* [What to work on]
Copy the listing word for word, beginning with the line containing "name author: (Benth.) R.M. King & H. Rob." and continuing through the line containing "state / province: Pasco", both included.
------ Information provided ------
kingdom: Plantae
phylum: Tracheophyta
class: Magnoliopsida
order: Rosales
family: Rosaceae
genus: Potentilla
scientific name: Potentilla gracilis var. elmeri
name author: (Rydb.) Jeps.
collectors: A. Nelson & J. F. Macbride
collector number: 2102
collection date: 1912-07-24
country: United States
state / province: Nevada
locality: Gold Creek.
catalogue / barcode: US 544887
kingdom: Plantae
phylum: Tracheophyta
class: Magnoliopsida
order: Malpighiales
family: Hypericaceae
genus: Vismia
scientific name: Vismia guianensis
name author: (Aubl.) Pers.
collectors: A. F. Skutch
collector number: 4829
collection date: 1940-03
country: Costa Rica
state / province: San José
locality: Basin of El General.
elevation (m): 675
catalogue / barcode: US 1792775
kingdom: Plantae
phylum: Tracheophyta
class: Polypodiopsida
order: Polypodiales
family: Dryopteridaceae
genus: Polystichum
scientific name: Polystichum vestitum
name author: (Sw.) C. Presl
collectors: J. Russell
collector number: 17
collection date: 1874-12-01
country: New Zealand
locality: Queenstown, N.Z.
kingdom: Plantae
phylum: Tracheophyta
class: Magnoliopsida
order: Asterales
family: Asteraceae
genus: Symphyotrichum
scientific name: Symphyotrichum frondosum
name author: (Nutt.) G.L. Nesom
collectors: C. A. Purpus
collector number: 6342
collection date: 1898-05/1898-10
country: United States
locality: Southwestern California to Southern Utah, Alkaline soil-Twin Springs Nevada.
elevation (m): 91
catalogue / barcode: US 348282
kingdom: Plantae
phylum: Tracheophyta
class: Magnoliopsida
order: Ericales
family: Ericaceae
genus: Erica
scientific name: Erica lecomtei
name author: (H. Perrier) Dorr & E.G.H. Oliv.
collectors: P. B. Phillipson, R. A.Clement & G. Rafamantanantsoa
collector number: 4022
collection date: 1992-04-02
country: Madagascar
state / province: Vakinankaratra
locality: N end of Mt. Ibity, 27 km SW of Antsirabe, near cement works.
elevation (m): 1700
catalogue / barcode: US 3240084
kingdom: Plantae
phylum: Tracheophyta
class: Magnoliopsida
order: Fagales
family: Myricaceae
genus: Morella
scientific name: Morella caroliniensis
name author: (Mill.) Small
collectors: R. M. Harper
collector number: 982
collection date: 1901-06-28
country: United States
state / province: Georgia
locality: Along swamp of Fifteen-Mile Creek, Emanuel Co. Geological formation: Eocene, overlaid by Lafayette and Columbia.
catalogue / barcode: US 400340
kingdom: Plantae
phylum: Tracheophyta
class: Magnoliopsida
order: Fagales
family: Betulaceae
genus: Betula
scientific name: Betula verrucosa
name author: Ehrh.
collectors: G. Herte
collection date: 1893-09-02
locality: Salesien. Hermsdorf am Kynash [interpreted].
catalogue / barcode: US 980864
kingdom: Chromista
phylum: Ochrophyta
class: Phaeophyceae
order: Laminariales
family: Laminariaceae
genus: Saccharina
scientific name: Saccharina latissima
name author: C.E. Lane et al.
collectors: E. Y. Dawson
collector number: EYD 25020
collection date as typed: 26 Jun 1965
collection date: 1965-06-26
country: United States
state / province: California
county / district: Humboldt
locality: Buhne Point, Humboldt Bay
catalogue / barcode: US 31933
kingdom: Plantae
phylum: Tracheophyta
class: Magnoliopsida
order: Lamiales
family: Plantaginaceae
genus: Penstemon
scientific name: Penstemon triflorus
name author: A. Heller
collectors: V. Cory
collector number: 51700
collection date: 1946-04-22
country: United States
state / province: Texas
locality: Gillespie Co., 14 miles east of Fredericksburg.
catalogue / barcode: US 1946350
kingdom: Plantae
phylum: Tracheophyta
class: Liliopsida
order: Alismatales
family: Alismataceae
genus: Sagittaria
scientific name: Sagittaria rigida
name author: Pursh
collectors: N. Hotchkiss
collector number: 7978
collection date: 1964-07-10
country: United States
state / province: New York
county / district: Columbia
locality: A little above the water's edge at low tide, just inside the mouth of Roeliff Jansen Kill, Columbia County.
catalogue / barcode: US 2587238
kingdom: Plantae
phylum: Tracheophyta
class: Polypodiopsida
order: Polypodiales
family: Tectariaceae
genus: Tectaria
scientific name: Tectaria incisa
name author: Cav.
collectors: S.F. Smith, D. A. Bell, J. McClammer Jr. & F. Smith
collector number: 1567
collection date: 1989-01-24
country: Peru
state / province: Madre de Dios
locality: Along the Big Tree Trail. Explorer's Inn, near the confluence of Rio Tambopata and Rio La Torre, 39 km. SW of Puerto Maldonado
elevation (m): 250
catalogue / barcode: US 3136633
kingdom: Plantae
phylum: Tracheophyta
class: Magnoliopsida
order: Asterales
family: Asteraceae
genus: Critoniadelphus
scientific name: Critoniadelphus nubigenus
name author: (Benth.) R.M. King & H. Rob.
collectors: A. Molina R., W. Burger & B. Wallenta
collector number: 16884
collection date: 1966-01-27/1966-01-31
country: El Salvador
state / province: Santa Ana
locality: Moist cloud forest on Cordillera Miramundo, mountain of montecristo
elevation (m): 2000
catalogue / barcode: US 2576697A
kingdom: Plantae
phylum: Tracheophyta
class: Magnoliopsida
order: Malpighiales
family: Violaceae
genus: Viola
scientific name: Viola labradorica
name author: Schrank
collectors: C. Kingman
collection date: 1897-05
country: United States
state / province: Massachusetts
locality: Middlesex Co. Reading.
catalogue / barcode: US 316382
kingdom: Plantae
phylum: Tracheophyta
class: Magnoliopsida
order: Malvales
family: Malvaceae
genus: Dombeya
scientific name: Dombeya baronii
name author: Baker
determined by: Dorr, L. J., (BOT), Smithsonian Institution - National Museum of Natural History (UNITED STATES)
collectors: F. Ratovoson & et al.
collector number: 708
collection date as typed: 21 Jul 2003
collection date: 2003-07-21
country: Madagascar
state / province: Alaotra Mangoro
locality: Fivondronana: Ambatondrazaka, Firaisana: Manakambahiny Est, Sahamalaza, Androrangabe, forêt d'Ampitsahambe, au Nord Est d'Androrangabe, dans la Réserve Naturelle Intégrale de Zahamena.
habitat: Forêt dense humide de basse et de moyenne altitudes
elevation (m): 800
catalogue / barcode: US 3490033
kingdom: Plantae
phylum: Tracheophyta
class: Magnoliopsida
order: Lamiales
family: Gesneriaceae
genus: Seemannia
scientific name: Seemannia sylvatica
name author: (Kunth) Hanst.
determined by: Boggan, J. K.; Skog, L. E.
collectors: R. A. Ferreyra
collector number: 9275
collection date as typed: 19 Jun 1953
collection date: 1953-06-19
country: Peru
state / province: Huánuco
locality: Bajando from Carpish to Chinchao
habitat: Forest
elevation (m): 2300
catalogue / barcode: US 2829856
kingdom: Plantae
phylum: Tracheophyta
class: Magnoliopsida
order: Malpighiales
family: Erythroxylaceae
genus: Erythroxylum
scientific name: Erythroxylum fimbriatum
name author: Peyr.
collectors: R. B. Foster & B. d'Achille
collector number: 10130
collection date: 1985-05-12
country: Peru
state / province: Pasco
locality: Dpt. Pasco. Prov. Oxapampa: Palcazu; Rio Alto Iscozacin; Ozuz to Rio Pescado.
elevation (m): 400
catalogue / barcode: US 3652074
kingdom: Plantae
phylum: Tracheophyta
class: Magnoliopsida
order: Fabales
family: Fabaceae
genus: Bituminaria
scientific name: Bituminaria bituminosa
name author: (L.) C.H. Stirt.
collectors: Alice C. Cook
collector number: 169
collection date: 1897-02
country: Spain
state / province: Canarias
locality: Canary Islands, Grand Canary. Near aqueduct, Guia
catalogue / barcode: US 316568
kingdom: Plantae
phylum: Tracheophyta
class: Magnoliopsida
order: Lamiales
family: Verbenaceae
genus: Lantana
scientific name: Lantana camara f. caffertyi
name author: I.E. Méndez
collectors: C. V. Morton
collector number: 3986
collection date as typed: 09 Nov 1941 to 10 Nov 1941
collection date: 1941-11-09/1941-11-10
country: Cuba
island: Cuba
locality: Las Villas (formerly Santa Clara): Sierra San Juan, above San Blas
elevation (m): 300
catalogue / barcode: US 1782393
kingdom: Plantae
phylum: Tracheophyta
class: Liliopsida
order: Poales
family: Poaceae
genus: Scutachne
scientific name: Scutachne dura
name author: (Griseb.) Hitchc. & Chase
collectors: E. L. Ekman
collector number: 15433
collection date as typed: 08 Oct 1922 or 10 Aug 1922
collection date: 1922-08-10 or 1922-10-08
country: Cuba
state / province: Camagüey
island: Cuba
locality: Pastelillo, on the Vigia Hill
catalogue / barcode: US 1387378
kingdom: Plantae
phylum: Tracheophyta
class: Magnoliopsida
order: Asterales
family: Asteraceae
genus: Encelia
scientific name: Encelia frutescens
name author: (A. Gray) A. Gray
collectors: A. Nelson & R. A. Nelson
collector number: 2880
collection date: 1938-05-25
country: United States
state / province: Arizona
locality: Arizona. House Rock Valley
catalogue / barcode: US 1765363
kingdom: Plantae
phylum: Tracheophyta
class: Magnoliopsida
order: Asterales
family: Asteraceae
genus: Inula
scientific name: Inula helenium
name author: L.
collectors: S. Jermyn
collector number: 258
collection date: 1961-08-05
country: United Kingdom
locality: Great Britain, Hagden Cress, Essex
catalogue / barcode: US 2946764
------
* [Problem solution]
name author: (Benth.) R.M. King & H. Rob.
collectors: A. Molina R., W. Burger & B. Wallenta
collector number: 16884
collection date: 1966-01-27/1966-01-31
country: El Salvador
state / province: Santa Ana
locality: Moist cloud forest on Cordillera Miramundo, mountain of montecristo
elevation (m): 2000
catalogue / barcode: US 2576697A
kingdom: Plantae
phylum: Tracheophyta
class: Magnoliopsida
order: Malpighiales
family: Violaceae
genus: Viola
scientific name: Viola labradorica
name author: Schrank
collectors: C. Kingman
collection date: 1897-05
country: United States
state / province: Massachusetts
locality: Middlesex Co. Reading.
catalogue / barcode: US 316382
kingdom: Plantae
phylum: Tracheophyta
class: Magnoliopsida
order: Malvales
family: Malvaceae
genus: Dombeya
scientific name: Dombeya baronii
name author: Baker
determined by: Dorr, L. J., (BOT), Smithsonian Institution - National Museum of Natural History (UNITED STATES)
collectors: F. Ratovoson & et al.
collector number: 708
collection date as typed: 21 Jul 2003
collection date: 2003-07-21
country: Madagascar
state / province: Alaotra Mangoro
locality: Fivondronana: Ambatondrazaka, Firaisana: Manakambahiny Est, Sahamalaza, Androrangabe, forêt d'Ampitsahambe, au Nord Est d'Androrangabe, dans la Réserve Naturelle Intégrale de Zahamena.
habitat: Forêt dense humide de basse et de moyenne altitudes
elevation (m): 800
catalogue / barcode: US 3490033
kingdom: Plantae
phylum: Tracheophyta
class: Magnoliopsida
order: Lamiales
family: Gesneriaceae
genus: Seemannia
scientific name: Seemannia sylvatica
name author: (Kunth) Hanst.
determined by: Boggan, J. K.; Skog, L. E.
collectors: R. A. Ferreyra
collector number: 9275
collection date as typed: 19 Jun 1953
collection date: 1953-06-19
country: Peru
state / province: Huánuco
locality: Bajando from Carpish to Chinchao
habitat: Forest
elevation (m): 2300
catalogue / barcode: US 2829856
kingdom: Plantae
phylum: Tracheophyta
class: Magnoliopsida
order: Malpighiales
family: Erythroxylaceae
genus: Erythroxylum
scientific name: Erythroxylum fimbriatum
name author: Peyr.
collectors: R. B. Foster & B. d'Achille
collector number: 10130
collection date: 1985-05-12
country: Peru
state / province: Pasco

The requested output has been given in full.